Copy the line with "17.9% | 8.9% |" and all lines following it through the last line of the entries, exactly as written.

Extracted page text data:
_ _ _ _ _
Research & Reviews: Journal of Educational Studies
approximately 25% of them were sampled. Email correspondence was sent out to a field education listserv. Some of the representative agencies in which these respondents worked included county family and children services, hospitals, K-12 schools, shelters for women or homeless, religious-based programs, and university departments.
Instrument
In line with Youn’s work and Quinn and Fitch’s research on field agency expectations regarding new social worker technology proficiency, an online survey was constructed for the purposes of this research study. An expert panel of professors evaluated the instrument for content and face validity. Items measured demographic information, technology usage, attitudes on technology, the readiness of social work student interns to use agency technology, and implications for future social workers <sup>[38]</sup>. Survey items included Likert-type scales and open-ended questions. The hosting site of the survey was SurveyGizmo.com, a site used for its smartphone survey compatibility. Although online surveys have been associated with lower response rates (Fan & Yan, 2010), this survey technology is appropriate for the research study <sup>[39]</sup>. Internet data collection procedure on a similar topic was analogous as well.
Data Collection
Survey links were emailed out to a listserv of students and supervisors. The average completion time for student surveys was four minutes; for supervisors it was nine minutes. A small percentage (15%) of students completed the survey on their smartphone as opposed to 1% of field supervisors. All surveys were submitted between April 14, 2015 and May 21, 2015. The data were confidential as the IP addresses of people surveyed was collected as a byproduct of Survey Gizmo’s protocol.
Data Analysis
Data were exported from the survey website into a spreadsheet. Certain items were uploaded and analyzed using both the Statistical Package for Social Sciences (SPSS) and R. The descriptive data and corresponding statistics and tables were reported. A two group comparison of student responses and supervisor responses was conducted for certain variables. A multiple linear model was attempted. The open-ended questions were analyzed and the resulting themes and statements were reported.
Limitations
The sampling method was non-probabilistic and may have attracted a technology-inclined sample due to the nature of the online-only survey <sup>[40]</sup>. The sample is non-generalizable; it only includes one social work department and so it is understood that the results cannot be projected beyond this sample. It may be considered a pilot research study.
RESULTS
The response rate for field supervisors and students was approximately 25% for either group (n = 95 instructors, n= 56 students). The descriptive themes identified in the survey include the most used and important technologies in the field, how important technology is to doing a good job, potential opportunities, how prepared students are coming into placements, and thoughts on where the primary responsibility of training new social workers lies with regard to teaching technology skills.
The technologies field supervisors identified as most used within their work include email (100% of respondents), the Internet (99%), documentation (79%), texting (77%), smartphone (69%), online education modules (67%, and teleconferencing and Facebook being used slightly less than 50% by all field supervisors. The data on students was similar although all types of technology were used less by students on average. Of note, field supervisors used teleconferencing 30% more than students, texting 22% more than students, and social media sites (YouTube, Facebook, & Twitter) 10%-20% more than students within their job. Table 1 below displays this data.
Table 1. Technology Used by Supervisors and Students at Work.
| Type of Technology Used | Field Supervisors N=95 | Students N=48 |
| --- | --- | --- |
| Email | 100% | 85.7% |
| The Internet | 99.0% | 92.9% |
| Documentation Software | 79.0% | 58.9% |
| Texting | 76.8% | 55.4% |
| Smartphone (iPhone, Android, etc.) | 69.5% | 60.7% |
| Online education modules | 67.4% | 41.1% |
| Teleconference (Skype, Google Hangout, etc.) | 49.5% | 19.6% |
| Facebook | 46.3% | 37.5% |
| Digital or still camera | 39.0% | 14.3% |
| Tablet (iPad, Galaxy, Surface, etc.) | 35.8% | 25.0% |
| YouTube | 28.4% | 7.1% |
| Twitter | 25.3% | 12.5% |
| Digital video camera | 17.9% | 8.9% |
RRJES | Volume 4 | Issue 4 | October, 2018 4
_ _ _ _ _
## WRITTEN REPLY
| Digital video camera | 17.9% | 8.9% |
RRJES | Volume 4 | Issue 4 | October, 2018 4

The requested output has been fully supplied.